Laryngeal squamous cell carcinoma (LSCC) is a common malignancy in the upper aerodigestive tract, strongly associated with smoking and alcohol consumption. It is already well known that tumors development and progression depend on immune evasion. PD-1/PD-L1 pathway is a primary mechanisms of immune evasion. The PDCD1 gene encodes PD-1 and is a polymorphic gene.

His study aims to evaluate the influences of the PD1.1 (c. -606G>A), PD1 (c.627+252C>T), PD1.5 (c.804C>T) and PD1.9 (c.644C>T) single variants (SNVs) in PDCD1 gene influence the risk, clinicopathological aspects and survival of LSCC patients.

This is a retrospective observational study including 284 patients with LSCC and 296 healthy controls (blood donors) seen at the General Hospital of University of Campinas. Clinical and pathological data were collected from the medical records by the main researcher. Genotypes of PDCD1 variants were identified using real-time PCR with TaqMan® probes. Statistical analyses included chi-square tests and logistic regression for LSCC risk assessment. Bonferroni analysis was used in comparison of multiple variables. Kaplan-Meier curves, log-rank test and univariate and multiple Cox regression were used to evaluate the impact of clinicopathological aspects and genotypes of SNVs on overall survival (OS) and event-free survival (EFS).
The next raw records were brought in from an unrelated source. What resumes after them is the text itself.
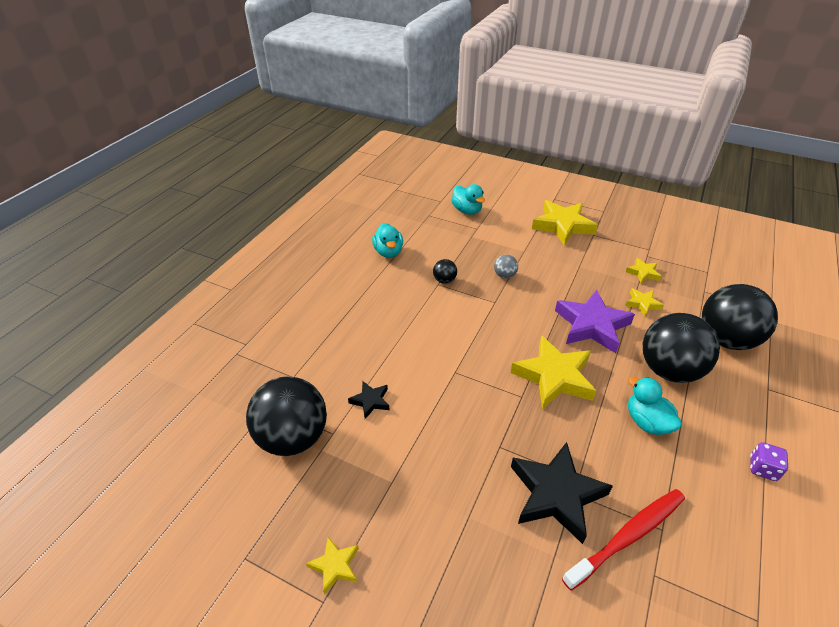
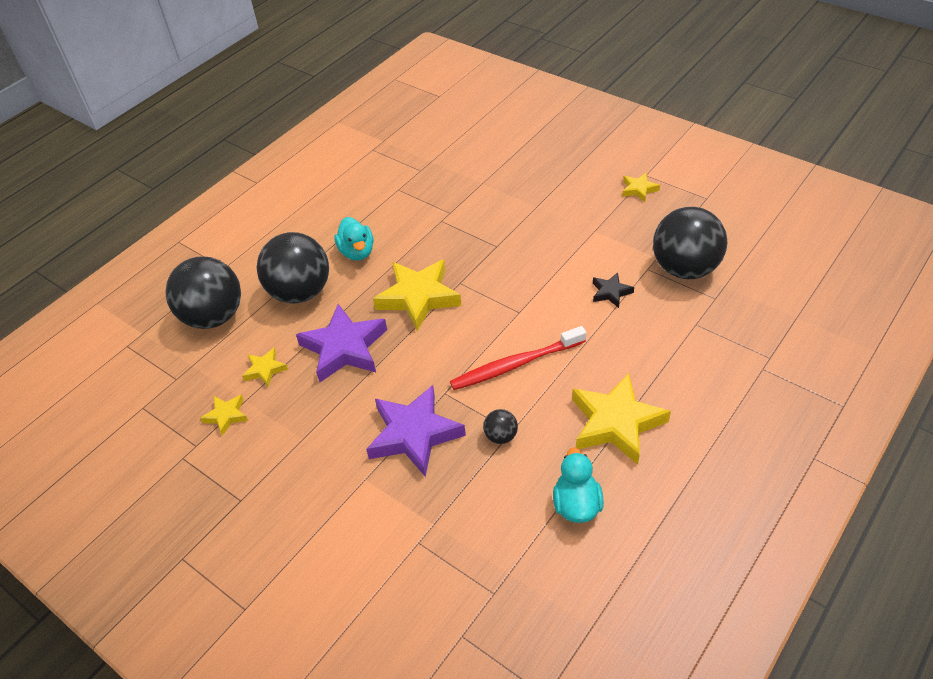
camera: 165 degrees left, 5 degrees up
(467, 210) = (420, 596): turquoise duck -> none
(504, 275) = (414, 434): grey ball -> purple star
(556, 494) = (464, 213): black star -> none
(562, 226) = (274, 528): yellow star -> yellow star (616, 423)
(628, 536) = (424, 188): red toothbrush -> red toothbrush (515, 365)
(762, 468) = (292, 214): purple dice -> none

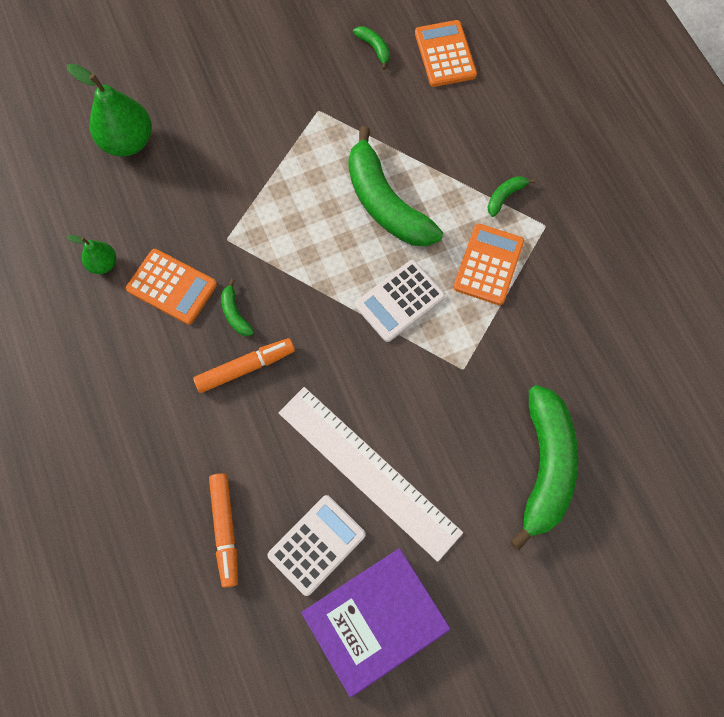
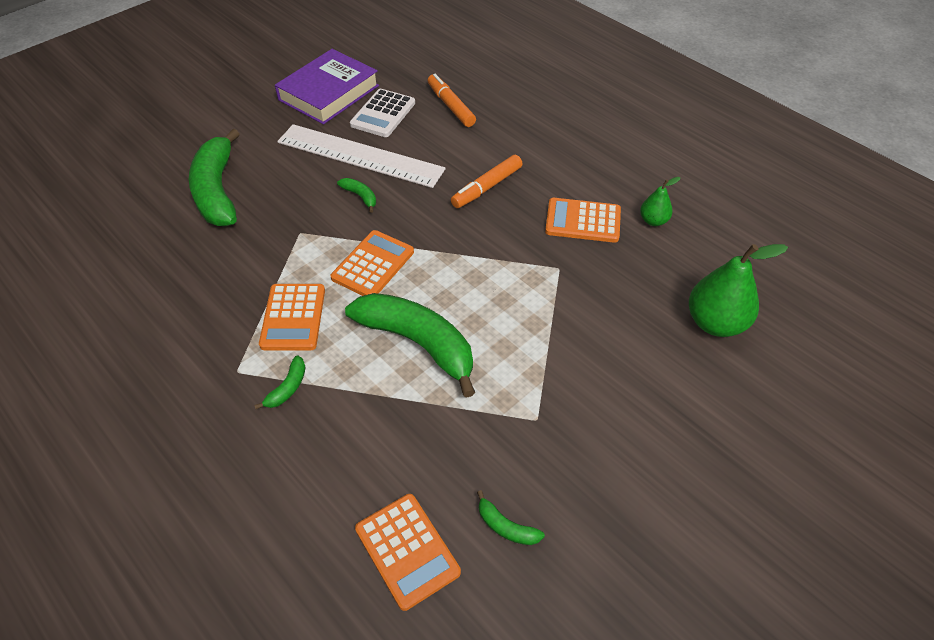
camera: 160 degrees right, 20 degrees down
(235, 314) = (516, 218): green banana -> green banana (360, 196)
(399, 301) = (373, 265): white calculator -> orange calculator

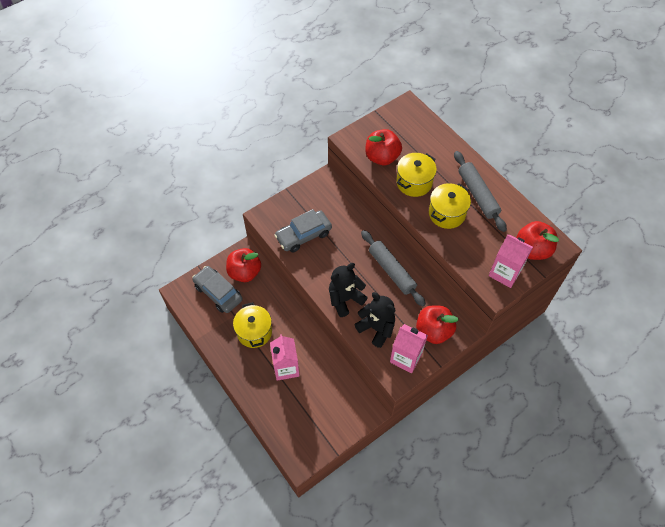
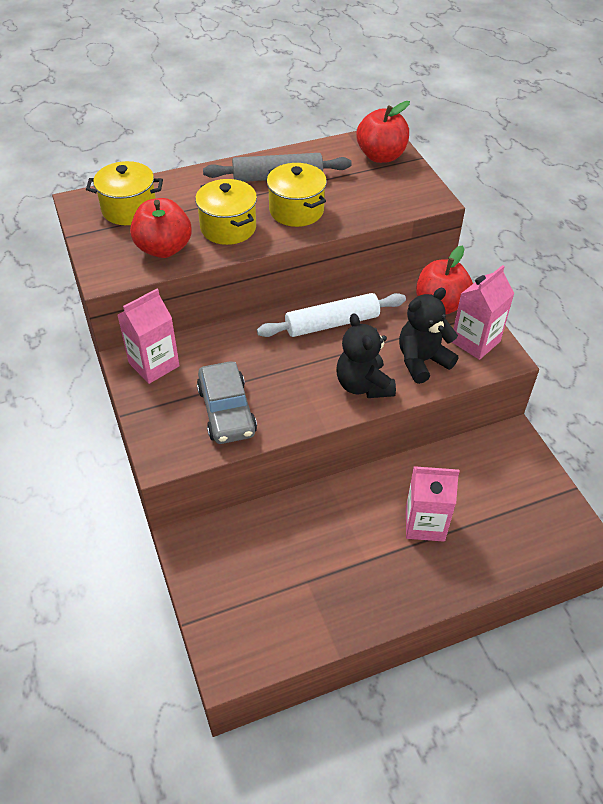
camera: 75 degrees left, 10 degrees down
(218, 293) = (253, 599): grey car -> none
(245, 272) = (227, 548): red apple -> none
(254, 332) = (349, 556): yellow pot -> yellow pot (129, 209)
(391, 271) = (332, 323): grey rolling pin -> white rolling pin
(505, 273) = (408, 185): pink carton -> pink carton (154, 364)

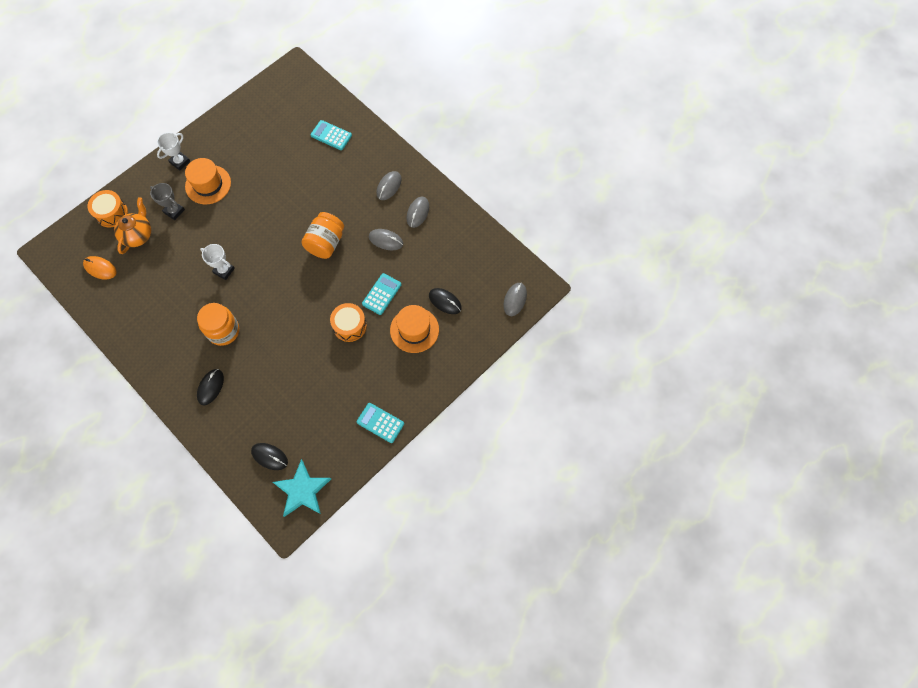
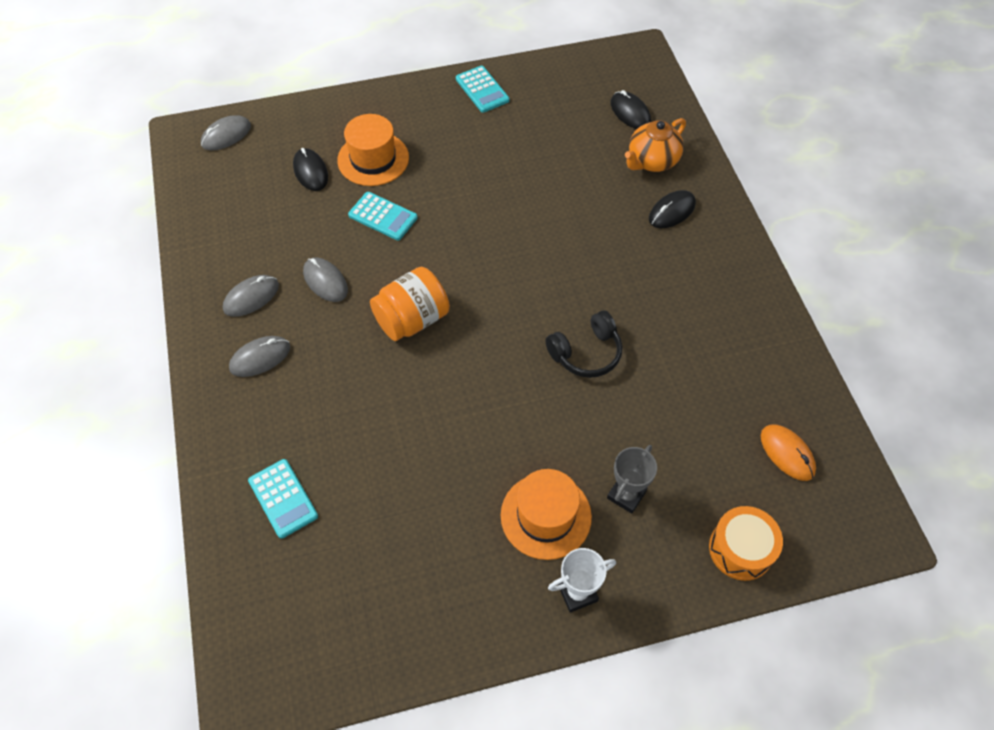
camera: 150 degrees left, 10 degrees down
(138, 235) = (704, 481): orange teapot -> orange teapot (652, 161)
(174, 211) = (626, 494): grey trophy -> grey trophy turned 60 degrees clockwise
(223, 331) = (624, 270): orange jar -> none
(224, 270) = (586, 353): white trophy -> black headphones
(302, 490) = (608, 70): turquoise star -> none
(349, 326) = (450, 199): orange drum -> none
(382, 294) = (383, 216): turquoise calculator -> turquoise calculator turned 120 degrees counterclockwise

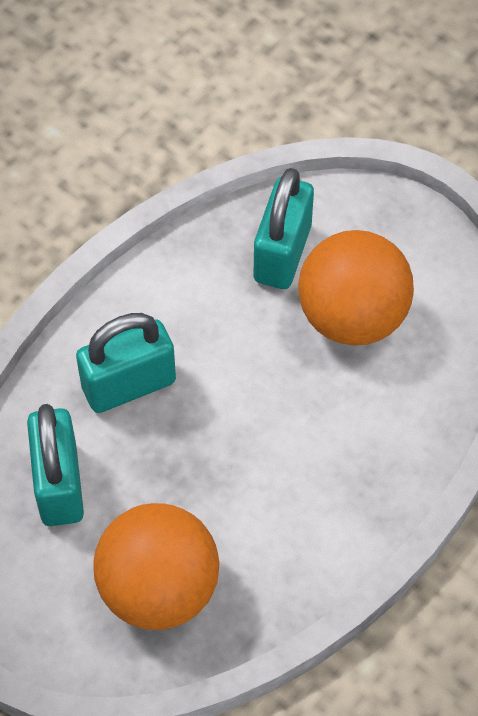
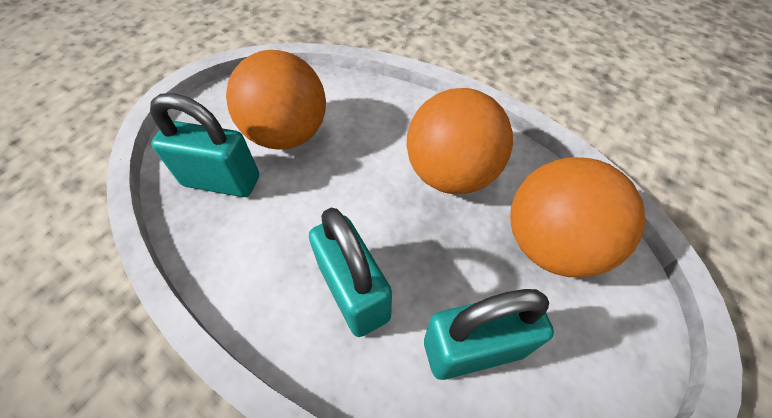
camera: 95 degrees left, 5 degrees down
(271, 499) = (450, 175): none -> orange ball

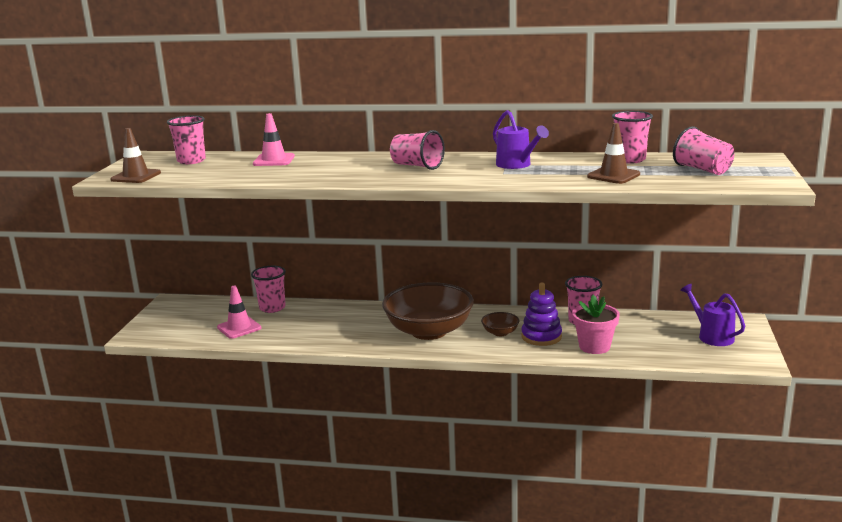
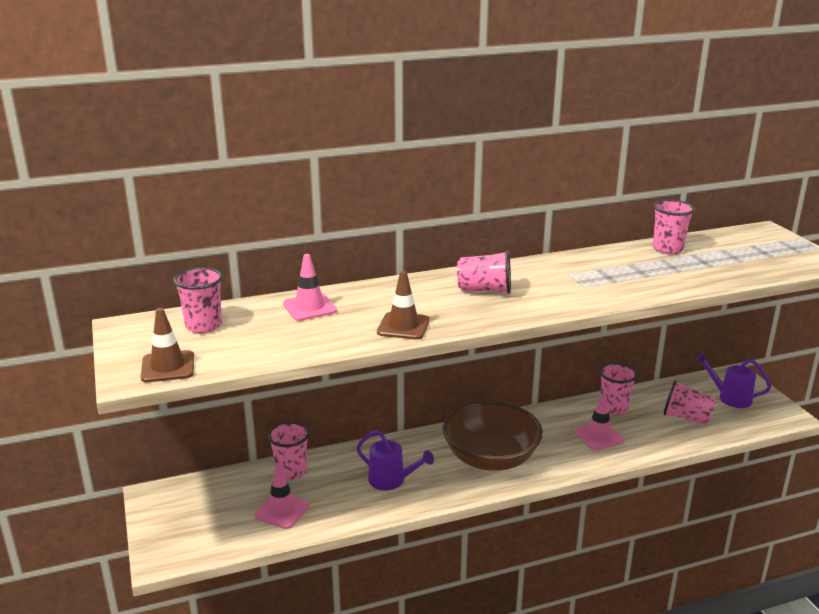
camera: 30 degrees left, 5 degrees up
(500, 332) = (558, 441): brown bowl -> none
(517, 165) = (580, 272): purple watering can -> purple watering can (392, 480)
(541, 336) = (598, 436): purple stacking toy -> pink traffic cone
(594, 346) = (654, 435): pink flower pot -> none
(613, 175) = (685, 273): brown traffic cone -> brown traffic cone (403, 326)
(702, 170) = (744, 253): pink cup -> pink cup (686, 417)

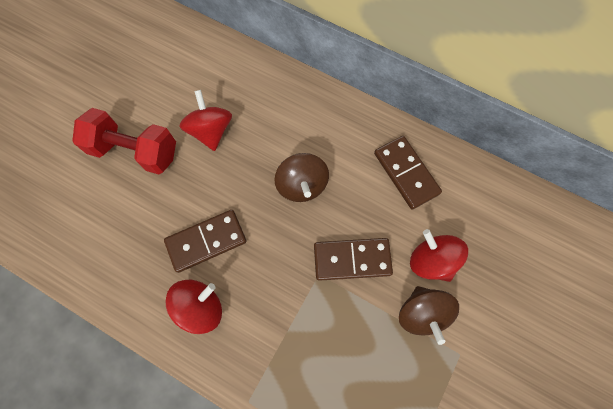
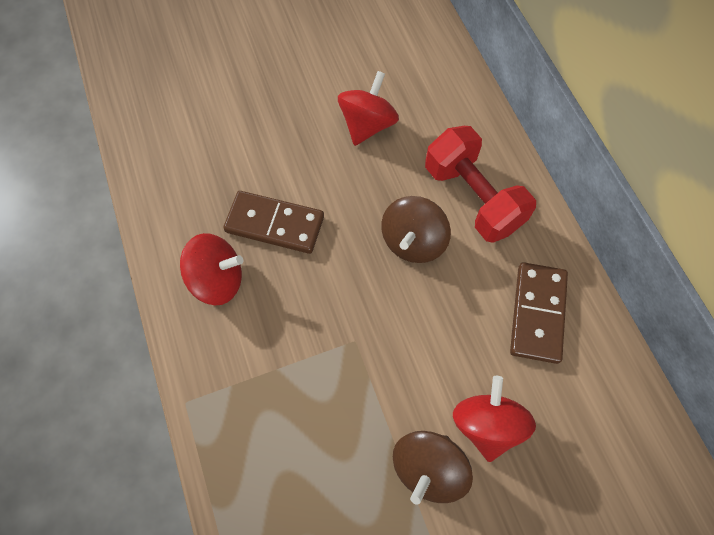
camera: 40 degrees right, 5 degrees down
(135, 151) = (281, 94): red dumbbell -> red dumbbell (472, 198)
(352, 260) = (401, 354): brown domino -> none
Similar frequencies of isolated and combined SNV genotypes were seen patients and controls. The frequencies of combined genotypes of SNVs, GA or AA + CT or TT of PD1.1 + PD1.5 and CT or TT + CT or TT of PD1.5 and PD1.9, were more common in patients with glottic tumor than in patients with tumors in other locations. The CC genotype of PD1 SNV and the CC + CC combined genotype of PD1.5+PD1 SNVs were more common in patients with tumors at stage III or IV than in patients with tumors at stage I or II. In multivariate Cox analysis, patients with BMI≤ 24.9 kg/m², ECOG ≥ 1, tumors at stage III/IV, and not submitted to surgical tumor resection had 1.81 (95%CI: 1,25-2,62%), 1.60 (95%CI: 1,14-2,24), 1.93 (1,24-3,00), and 1.80 (1,20-2,71) more chances of evolving to death than the remaining patients. In addition, patients with TT genotype of PD1.5 SNV and TT + CC combined genotype of PD1.5 and PD1 SNVs had a 1.59 (95% CI: 1.06-2.41) and a 2.97 (95% CI:1.43-6.18) more chances of evolving to death than others.

Our data indicates: 1) The analyzed SNVs in the PDCD1 gene do not influence LSCC risk, 2) PD1, PD1.5, and PD1.9 affect LSCC location, 3) PD1 and PD1.5 influence LSCC aggressiveness, 4) BMI, ECOG, tumor stage, lack of surgical tumor resection, PD1 and PD1.5 SNVs are independent prognostic factors for OS of LSCC patients. These findings reinforce the importance of studying inherited biomarkers in oncology, which may contribute to risk stratification and personalized therapeutic approaches.

The study was supported by Coordenação de Aperfeiçoamento de Pessoal de Nível Superior (CAPES), Fundação de Apoio ao Ensino e à Pesquisa do Estado de São Paulo (FAPESP #2019/09168-8; #2023/09738-4, and Cancer Theranostics Innovation Center, CancerThera, CEPID FAPESP #2021/10265-8).